EXERCISE DETAILS – Return the following from the records below: each line, word for word, starting with the line that contains "terrorism financing which" and going on through the line that contains "financing from a", with nothing outside that range.

Stored data entries –
Content starts

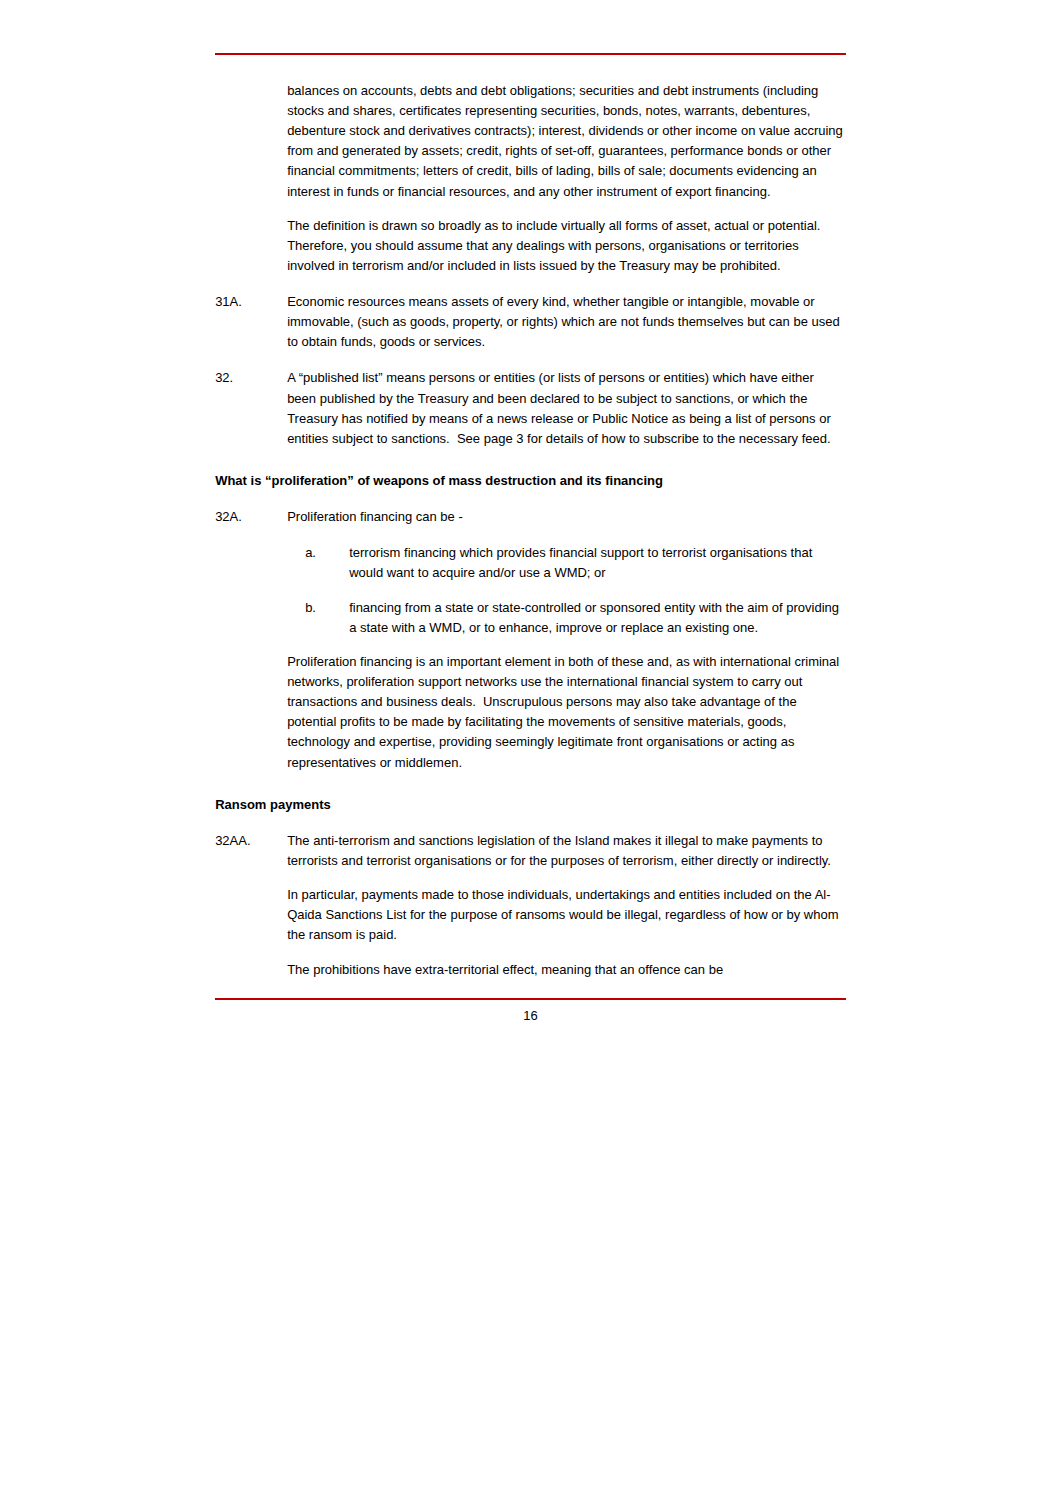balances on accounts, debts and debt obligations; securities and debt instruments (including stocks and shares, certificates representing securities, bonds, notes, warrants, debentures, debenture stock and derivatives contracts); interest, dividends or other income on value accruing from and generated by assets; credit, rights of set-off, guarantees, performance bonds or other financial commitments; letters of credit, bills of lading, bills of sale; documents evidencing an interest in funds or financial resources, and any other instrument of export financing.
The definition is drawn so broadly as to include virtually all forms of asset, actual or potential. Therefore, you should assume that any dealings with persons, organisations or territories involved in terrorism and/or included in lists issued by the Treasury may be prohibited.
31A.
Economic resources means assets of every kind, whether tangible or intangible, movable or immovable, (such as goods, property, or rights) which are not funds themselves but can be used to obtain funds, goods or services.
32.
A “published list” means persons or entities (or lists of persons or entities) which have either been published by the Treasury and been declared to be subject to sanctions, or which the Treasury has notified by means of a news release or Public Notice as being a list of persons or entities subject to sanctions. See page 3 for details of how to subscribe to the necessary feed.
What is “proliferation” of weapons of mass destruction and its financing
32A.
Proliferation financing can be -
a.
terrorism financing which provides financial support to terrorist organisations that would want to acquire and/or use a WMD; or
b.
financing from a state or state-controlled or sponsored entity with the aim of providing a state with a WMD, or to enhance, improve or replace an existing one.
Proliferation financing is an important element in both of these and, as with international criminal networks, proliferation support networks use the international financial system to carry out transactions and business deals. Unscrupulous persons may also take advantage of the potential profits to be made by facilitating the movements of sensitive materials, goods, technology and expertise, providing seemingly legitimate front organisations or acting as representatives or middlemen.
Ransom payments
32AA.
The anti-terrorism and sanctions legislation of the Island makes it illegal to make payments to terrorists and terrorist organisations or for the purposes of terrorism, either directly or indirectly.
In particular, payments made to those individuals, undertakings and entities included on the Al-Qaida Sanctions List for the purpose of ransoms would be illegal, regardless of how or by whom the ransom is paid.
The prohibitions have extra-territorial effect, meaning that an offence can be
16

Content ends
Content starts

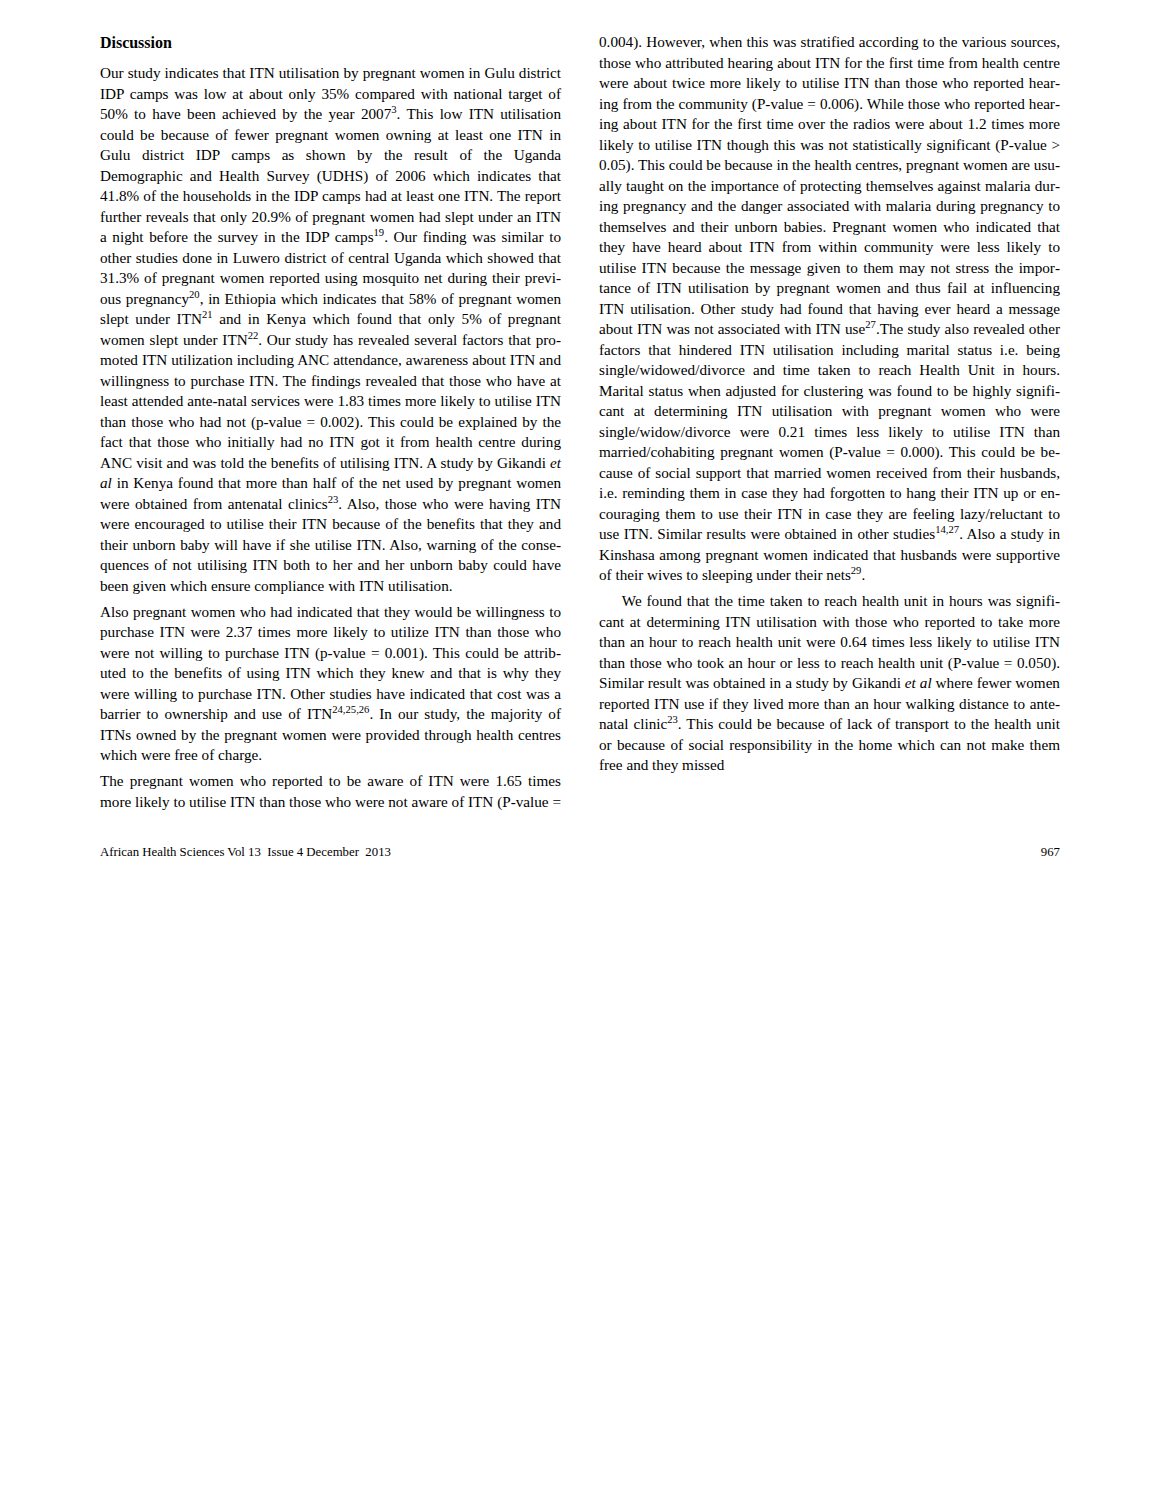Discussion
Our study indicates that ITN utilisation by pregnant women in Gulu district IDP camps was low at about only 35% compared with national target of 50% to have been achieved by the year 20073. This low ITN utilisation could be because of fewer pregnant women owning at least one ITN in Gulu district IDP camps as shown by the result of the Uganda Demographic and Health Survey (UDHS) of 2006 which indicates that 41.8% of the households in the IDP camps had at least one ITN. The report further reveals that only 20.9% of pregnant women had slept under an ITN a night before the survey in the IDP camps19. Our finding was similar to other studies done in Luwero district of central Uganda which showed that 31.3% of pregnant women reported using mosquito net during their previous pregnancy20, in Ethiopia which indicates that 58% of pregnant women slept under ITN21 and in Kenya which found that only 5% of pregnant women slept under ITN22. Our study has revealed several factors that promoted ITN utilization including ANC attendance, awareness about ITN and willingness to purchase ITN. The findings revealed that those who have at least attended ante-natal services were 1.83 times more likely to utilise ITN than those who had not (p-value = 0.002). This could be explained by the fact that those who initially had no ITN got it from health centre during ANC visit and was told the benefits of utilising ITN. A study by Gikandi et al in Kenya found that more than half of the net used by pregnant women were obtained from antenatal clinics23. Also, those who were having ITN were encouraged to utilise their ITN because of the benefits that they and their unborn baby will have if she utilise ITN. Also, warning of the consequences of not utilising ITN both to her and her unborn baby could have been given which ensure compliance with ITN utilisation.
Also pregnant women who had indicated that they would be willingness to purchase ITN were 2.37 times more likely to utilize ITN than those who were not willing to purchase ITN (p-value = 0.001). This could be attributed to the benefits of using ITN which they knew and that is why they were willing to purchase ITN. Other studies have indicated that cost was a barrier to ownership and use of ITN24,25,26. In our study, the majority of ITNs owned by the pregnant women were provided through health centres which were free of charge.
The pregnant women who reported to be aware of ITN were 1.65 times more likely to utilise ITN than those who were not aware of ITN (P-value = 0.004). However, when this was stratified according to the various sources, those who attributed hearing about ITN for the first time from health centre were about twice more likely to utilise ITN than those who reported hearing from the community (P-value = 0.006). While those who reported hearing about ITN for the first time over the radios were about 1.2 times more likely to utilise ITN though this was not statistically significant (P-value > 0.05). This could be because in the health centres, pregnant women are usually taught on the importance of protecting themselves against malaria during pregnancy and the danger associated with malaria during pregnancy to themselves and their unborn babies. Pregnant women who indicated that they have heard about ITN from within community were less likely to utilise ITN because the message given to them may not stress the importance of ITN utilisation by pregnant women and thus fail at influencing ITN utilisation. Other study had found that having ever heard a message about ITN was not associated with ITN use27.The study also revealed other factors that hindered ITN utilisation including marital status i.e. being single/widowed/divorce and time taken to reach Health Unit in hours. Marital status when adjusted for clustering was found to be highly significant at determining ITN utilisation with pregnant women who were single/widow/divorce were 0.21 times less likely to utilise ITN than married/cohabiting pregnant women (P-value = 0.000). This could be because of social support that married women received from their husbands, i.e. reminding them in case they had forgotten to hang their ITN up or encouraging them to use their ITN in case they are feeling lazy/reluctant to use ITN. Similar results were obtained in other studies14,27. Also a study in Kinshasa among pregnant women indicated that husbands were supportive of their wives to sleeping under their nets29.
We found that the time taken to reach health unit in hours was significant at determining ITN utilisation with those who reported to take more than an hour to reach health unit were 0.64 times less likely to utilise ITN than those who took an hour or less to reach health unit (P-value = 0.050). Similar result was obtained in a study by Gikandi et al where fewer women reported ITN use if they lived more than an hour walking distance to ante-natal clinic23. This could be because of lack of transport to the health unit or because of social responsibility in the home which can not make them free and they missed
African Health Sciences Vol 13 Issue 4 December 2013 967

Content ends
Content starts

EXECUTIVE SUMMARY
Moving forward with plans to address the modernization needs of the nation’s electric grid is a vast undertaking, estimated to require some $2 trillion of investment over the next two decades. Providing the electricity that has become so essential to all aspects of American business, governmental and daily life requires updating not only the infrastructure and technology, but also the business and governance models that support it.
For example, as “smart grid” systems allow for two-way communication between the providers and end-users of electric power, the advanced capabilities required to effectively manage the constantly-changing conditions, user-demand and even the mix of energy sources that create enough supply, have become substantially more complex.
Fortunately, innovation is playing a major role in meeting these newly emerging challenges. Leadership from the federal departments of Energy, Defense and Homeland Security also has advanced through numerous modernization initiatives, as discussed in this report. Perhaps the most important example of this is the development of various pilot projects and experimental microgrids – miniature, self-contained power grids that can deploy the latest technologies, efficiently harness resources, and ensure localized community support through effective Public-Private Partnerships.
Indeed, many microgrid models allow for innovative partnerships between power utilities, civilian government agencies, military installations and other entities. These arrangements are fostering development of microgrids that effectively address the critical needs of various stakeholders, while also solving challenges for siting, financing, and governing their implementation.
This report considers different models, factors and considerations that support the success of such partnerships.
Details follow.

Content ends

FINAL ANSWER –
terrorism financing which provides financial support to terrorist organisations that would want to acquire and/or use a WMD; or
b.
financing from a state or state-controlled or sponsored entity with the aim of providing a state with a WMD, or to enhance, improve or replace an existing one.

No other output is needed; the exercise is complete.